We have had a merciless heat wave in the first few weeks of our visit here to Roquebrune Cap Martin, France. The kind of heat that makes locusts cry. So today is a heavenly 70 degrees with minimal humidity and cloud cover. This is why I agreed to return to Death Mountain with Dennis. In
our first week here he took me walking
up to visit The Chateau. He assured me that it was a mere 30 minute walk, that took one gradually uphill......


Lies, all lies.
It was 100 degrees, 100% humid and full high noon sun. Thus returning to Death Mountain was not even making the top 50 of my list for the rest of our visit here. However, I fell in love with a tiny handcrafted
baby owl in a ceramics shop and Dennis and I had no cash on our first death march to the summit. So return we must. Of course, my new husband assured me that we would return in a car. Lies, all lies.
Today dawned cool and cloudy so my prince turned to me and said, "want to go buy that owl?" And I fell for it.... Oh yes I did. So climb we did and I have to say, knowing what was going to happen did make it easier.

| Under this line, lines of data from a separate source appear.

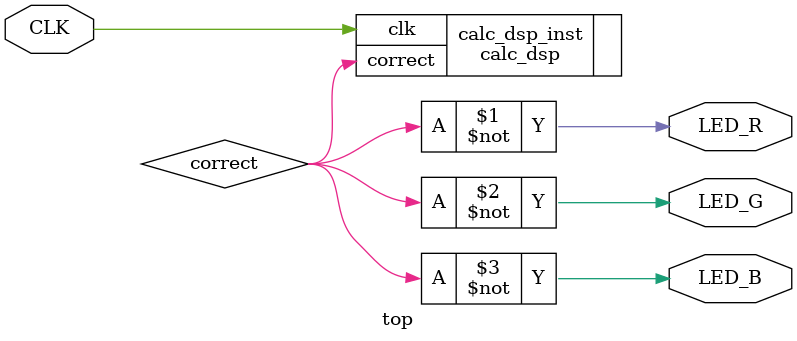
<source format=v>
`include "calc.v"
`include "calc_dsp.v"
`default_nettype	none
module top( input CLK, output LED_R, output LED_G, output LED_B);

   wire correct;

   //implementation without DSP
   // calc calc_inst(
   //    .clk(CLK), .correct(correct)
   // );

   //implementation with DSP
   calc_dsp calc_dsp_inst(
      .clk(CLK), .correct(correct)
   );

  //leds are active low
  assign LED_R = ~correct;
  assign LED_G = ~correct;
  assign LED_B = ~correct;

  initial begin
  end

  always @(posedge CLK)
  begin
  end

endmodule

</source>
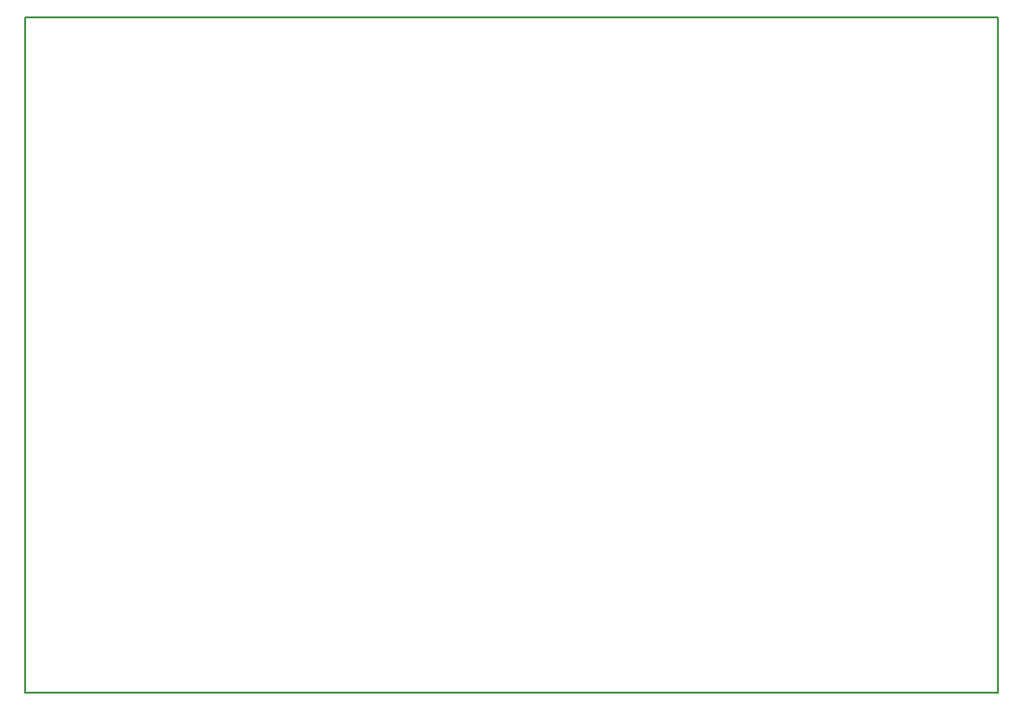
<source format=gbp>
G04 #@! TF.GenerationSoftware,KiCad,Pcbnew,(7.0.0-0)*
G04 #@! TF.CreationDate,2023-04-02T13:15:13+01:00*
G04 #@! TF.ProjectId,AuxBoard,41757842-6f61-4726-942e-6b696361645f,rev?*
G04 #@! TF.SameCoordinates,Original*
G04 #@! TF.FileFunction,Paste,Bot*
G04 #@! TF.FilePolarity,Positive*
%FSLAX46Y46*%
G04 Gerber Fmt 4.6, Leading zero omitted, Abs format (unit mm)*
G04 Created by KiCad (PCBNEW (7.0.0-0)) date 2023-04-02 13:15:13*
%MOMM*%
%LPD*%
G01*
G04 APERTURE LIST*
G04 #@! TA.AperFunction,Profile*
%ADD10C,0.200000*%
G04 #@! TD*
G04 APERTURE END LIST*
D10*
X104750000Y-49750000D02*
X190000000Y-49750000D01*
X190000000Y-49750000D02*
X190000000Y-109000000D01*
X190000000Y-109000000D02*
X104750000Y-109000000D01*
X104750000Y-109000000D02*
X104750000Y-49750000D01*
M02*

</source>
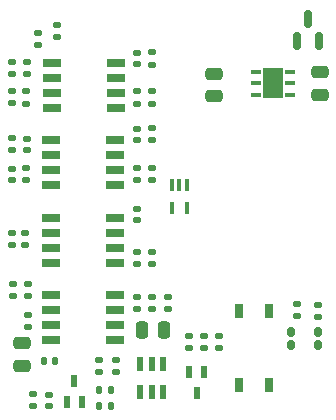
<source format=gbr>
%TF.GenerationSoftware,KiCad,Pcbnew,(6.0.8)*%
%TF.CreationDate,2023-11-13T19:04:35+01:00*%
%TF.ProjectId,BSPD-07,42535044-2d30-4372-9e6b-696361645f70,rev?*%
%TF.SameCoordinates,Original*%
%TF.FileFunction,Paste,Top*%
%TF.FilePolarity,Positive*%
%FSLAX46Y46*%
G04 Gerber Fmt 4.6, Leading zero omitted, Abs format (unit mm)*
G04 Created by KiCad (PCBNEW (6.0.8)) date 2023-11-13 19:04:35*
%MOMM*%
%LPD*%
G01*
G04 APERTURE LIST*
G04 Aperture macros list*
%AMRoundRect*
0 Rectangle with rounded corners*
0 $1 Rounding radius*
0 $2 $3 $4 $5 $6 $7 $8 $9 X,Y pos of 4 corners*
0 Add a 4 corners polygon primitive as box body*
4,1,4,$2,$3,$4,$5,$6,$7,$8,$9,$2,$3,0*
0 Add four circle primitives for the rounded corners*
1,1,$1+$1,$2,$3*
1,1,$1+$1,$4,$5*
1,1,$1+$1,$6,$7*
1,1,$1+$1,$8,$9*
0 Add four rect primitives between the rounded corners*
20,1,$1+$1,$2,$3,$4,$5,0*
20,1,$1+$1,$4,$5,$6,$7,0*
20,1,$1+$1,$6,$7,$8,$9,0*
20,1,$1+$1,$8,$9,$2,$3,0*%
G04 Aperture macros list end*
%ADD10RoundRect,0.135000X-0.185000X0.135000X-0.185000X-0.135000X0.185000X-0.135000X0.185000X0.135000X0*%
%ADD11RoundRect,0.140000X0.170000X-0.140000X0.170000X0.140000X-0.170000X0.140000X-0.170000X-0.140000X0*%
%ADD12RoundRect,0.135000X0.185000X-0.135000X0.185000X0.135000X-0.185000X0.135000X-0.185000X-0.135000X0*%
%ADD13RoundRect,0.250000X0.475000X-0.250000X0.475000X0.250000X-0.475000X0.250000X-0.475000X-0.250000X0*%
%ADD14RoundRect,0.147500X-0.172500X0.147500X-0.172500X-0.147500X0.172500X-0.147500X0.172500X0.147500X0*%
%ADD15R,1.528000X0.650000*%
%ADD16RoundRect,0.140000X0.140000X0.170000X-0.140000X0.170000X-0.140000X-0.170000X0.140000X-0.170000X0*%
%ADD17RoundRect,0.250000X-0.250000X-0.475000X0.250000X-0.475000X0.250000X0.475000X-0.250000X0.475000X0*%
%ADD18RoundRect,0.160000X0.160000X-0.222500X0.160000X0.222500X-0.160000X0.222500X-0.160000X-0.222500X0*%
%ADD19RoundRect,0.135000X0.135000X0.185000X-0.135000X0.185000X-0.135000X-0.185000X0.135000X-0.185000X0*%
%ADD20R,0.850000X0.300000*%
%ADD21R,1.700000X2.500000*%
%ADD22RoundRect,0.140000X-0.170000X0.140000X-0.170000X-0.140000X0.170000X-0.140000X0.170000X0.140000X0*%
%ADD23RoundRect,0.250000X-0.475000X0.250000X-0.475000X-0.250000X0.475000X-0.250000X0.475000X0.250000X0*%
%ADD24R,0.400000X1.050000*%
%ADD25R,0.800000X1.200000*%
%ADD26R,0.600000X1.300000*%
%ADD27R,0.500000X1.100000*%
%ADD28RoundRect,0.150000X0.150000X-0.587500X0.150000X0.587500X-0.150000X0.587500X-0.150000X-0.587500X0*%
G04 APERTURE END LIST*
D10*
%TO.C,R32*%
X154787600Y-102461600D03*
X154787600Y-103481600D03*
%TD*%
%TO.C,R31*%
X153212800Y-103172800D03*
X153212800Y-104192800D03*
%TD*%
D11*
%TO.C,C11*%
X152247600Y-113052800D03*
X152247600Y-112092800D03*
%TD*%
%TO.C,C10*%
X152298400Y-106601200D03*
X152298400Y-105641200D03*
%TD*%
D10*
%TO.C,R18*%
X152095200Y-120103900D03*
X152095200Y-121123900D03*
%TD*%
D12*
%TO.C,R23*%
X176911000Y-127193500D03*
X176911000Y-126173500D03*
%TD*%
%TO.C,R15*%
X152349200Y-128016000D03*
X152349200Y-126996000D03*
%TD*%
D13*
%TO.C,C5*%
X151841200Y-131328200D03*
X151841200Y-129428200D03*
%TD*%
D14*
%TO.C,D2*%
X150977600Y-114627800D03*
X150977600Y-115597800D03*
%TD*%
D12*
%TO.C,R4*%
X161550800Y-109120400D03*
X161550800Y-108100400D03*
%TD*%
D10*
%TO.C,R30*%
X161544000Y-121664000D03*
X161544000Y-122684000D03*
%TD*%
D15*
%TO.C,IC1*%
X154394800Y-105689400D03*
X154394800Y-106959400D03*
X154394800Y-108229400D03*
X154394800Y-109499400D03*
X159816800Y-109499400D03*
X159816800Y-108229400D03*
X159816800Y-106959400D03*
X159816800Y-105689400D03*
%TD*%
D16*
%TO.C,C4*%
X154658000Y-130937000D03*
X153698000Y-130937000D03*
%TD*%
D17*
%TO.C,C3*%
X161991000Y-128270000D03*
X163891000Y-128270000D03*
%TD*%
D12*
%TO.C,R29*%
X162864800Y-122684000D03*
X162864800Y-121664000D03*
%TD*%
%TO.C,R5*%
X152203600Y-115584700D03*
X152203600Y-114564700D03*
%TD*%
%TO.C,R12*%
X164211000Y-126494000D03*
X164211000Y-125474000D03*
%TD*%
%TO.C,R7*%
X162868800Y-109120400D03*
X162868800Y-108100400D03*
%TD*%
%TO.C,R20*%
X152806400Y-134751600D03*
X152806400Y-133731600D03*
%TD*%
D18*
%TO.C,D4*%
X174625000Y-129604500D03*
X174625000Y-128459500D03*
%TD*%
%TO.C,D3*%
X176911000Y-129604500D03*
X176911000Y-128459500D03*
%TD*%
D12*
%TO.C,R11*%
X161598800Y-126492000D03*
X161598800Y-125472000D03*
%TD*%
D19*
%TO.C,R21*%
X159387000Y-134747000D03*
X158367000Y-134747000D03*
%TD*%
D15*
%TO.C,IC2*%
X154311800Y-112189800D03*
X154311800Y-113459800D03*
X154311800Y-114729800D03*
X154311800Y-115999800D03*
X159733800Y-115999800D03*
X159733800Y-114729800D03*
X159733800Y-113459800D03*
X159733800Y-112189800D03*
%TD*%
D20*
%TO.C,IC4*%
X174548200Y-108366600D03*
X174548200Y-107416600D03*
X174548200Y-106466600D03*
X171648200Y-106466600D03*
X171648200Y-107416600D03*
X171648200Y-108366600D03*
D21*
X173098200Y-107416600D03*
%TD*%
D22*
%TO.C,C2*%
X161544000Y-111252600D03*
X161544000Y-112212600D03*
%TD*%
D14*
%TO.C,D1*%
X150981600Y-108098000D03*
X150981600Y-109068000D03*
%TD*%
D23*
%TO.C,C6*%
X177035200Y-106466600D03*
X177035200Y-108366600D03*
%TD*%
D12*
%TO.C,R9*%
X162820800Y-105818400D03*
X162820800Y-104798400D03*
%TD*%
D24*
%TO.C,IC5*%
X165804800Y-116042400D03*
X165154800Y-116042400D03*
X164504800Y-116042400D03*
X164504800Y-117942400D03*
X165804800Y-117942400D03*
%TD*%
D15*
%TO.C,IC6*%
X154286400Y-118795800D03*
X154286400Y-120065800D03*
X154286400Y-121335800D03*
X154286400Y-122605800D03*
X159708400Y-122605800D03*
X159708400Y-121335800D03*
X159708400Y-120065800D03*
X159708400Y-118795800D03*
%TD*%
%TO.C,IC3*%
X159708400Y-129157000D03*
X159708400Y-127887000D03*
X159708400Y-126617000D03*
X159708400Y-125347000D03*
X154286400Y-125347000D03*
X154286400Y-126617000D03*
X154286400Y-127887000D03*
X154286400Y-129157000D03*
%TD*%
D25*
%TO.C,U2*%
X170180000Y-132944000D03*
X172720000Y-132944000D03*
X172720000Y-126644000D03*
X170180000Y-126644000D03*
%TD*%
D12*
%TO.C,R26*%
X152349200Y-125434000D03*
X152349200Y-124414000D03*
%TD*%
%TO.C,R10*%
X162890200Y-112217200D03*
X162890200Y-111197200D03*
%TD*%
%TO.C,R27*%
X150977600Y-121109200D03*
X150977600Y-120089200D03*
%TD*%
D10*
%TO.C,R16*%
X159766000Y-130808000D03*
X159766000Y-131828000D03*
%TD*%
D19*
%TO.C,R14*%
X159387000Y-133350000D03*
X158367000Y-133350000D03*
%TD*%
D12*
%TO.C,R8*%
X162864800Y-115620800D03*
X162864800Y-114600800D03*
%TD*%
D23*
%TO.C,C7*%
X168097200Y-106608800D03*
X168097200Y-108508800D03*
%TD*%
D10*
%TO.C,R28*%
X167259000Y-128776000D03*
X167259000Y-129796000D03*
%TD*%
%TO.C,R2*%
X150977600Y-112062800D03*
X150977600Y-113082800D03*
%TD*%
D12*
%TO.C,R19*%
X165989000Y-129796000D03*
X165989000Y-128776000D03*
%TD*%
%TO.C,R3*%
X152200800Y-109118400D03*
X152200800Y-108098400D03*
%TD*%
%TO.C,R22*%
X168529000Y-129796000D03*
X168529000Y-128776000D03*
%TD*%
D10*
%TO.C,R25*%
X151079200Y-124414000D03*
X151079200Y-125434000D03*
%TD*%
%TO.C,R1*%
X151028400Y-105611200D03*
X151028400Y-106631200D03*
%TD*%
D12*
%TO.C,R24*%
X175133000Y-127129000D03*
X175133000Y-126109000D03*
%TD*%
%TO.C,R6*%
X161594800Y-115620800D03*
X161594800Y-114600800D03*
%TD*%
D22*
%TO.C,C1*%
X161550800Y-104828400D03*
X161550800Y-105788400D03*
%TD*%
D26*
%TO.C,Q1*%
X163764000Y-131134000D03*
X162814000Y-131134000D03*
X161864000Y-131134000D03*
X161864000Y-133534000D03*
X162814000Y-133534000D03*
X163764000Y-133534000D03*
%TD*%
D27*
%TO.C,Q3*%
X167274000Y-131815000D03*
X165974000Y-131815000D03*
X166624000Y-133615000D03*
%TD*%
D28*
%TO.C,Q4*%
X175120000Y-103832900D03*
X177020000Y-103832900D03*
X176070000Y-101957900D03*
%TD*%
D12*
%TO.C,R13*%
X162868800Y-126492000D03*
X162868800Y-125472000D03*
%TD*%
D22*
%TO.C,C8*%
X154127200Y-133761600D03*
X154127200Y-134721600D03*
%TD*%
D10*
%TO.C,R17*%
X158369000Y-130801200D03*
X158369000Y-131821200D03*
%TD*%
D27*
%TO.C,Q2*%
X155610800Y-134416800D03*
X156910800Y-134416800D03*
X156260800Y-132616800D03*
%TD*%
D22*
%TO.C,C9*%
X161544000Y-118011000D03*
X161544000Y-118971000D03*
%TD*%
M02*

</source>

I didn't bring a potato or shovel and I survived to tell the tale. It really is lovely there, with a thousand year old olive tree and views of the entire beautiful area coastline.

Such an amazing view.
After locating said owl and having it wrapped by the designer himself, we wandered out, up and through the tiny streets and staircases that go in every which direction.

Every way you turn there is a set of stone steps going up or down, a shop to discover, a random cat that needs some attention and a beautiful view to drink in.

This time we stopped at a tiny restaurant nestled along those stone streets and steps, had a glass of white wine and shared some wonderful crustless quiche. Poor Dennis, I think I ate more than my share. I can't be serious around good food.

Then we climbed back down the mountainside. Not a bad morning after all.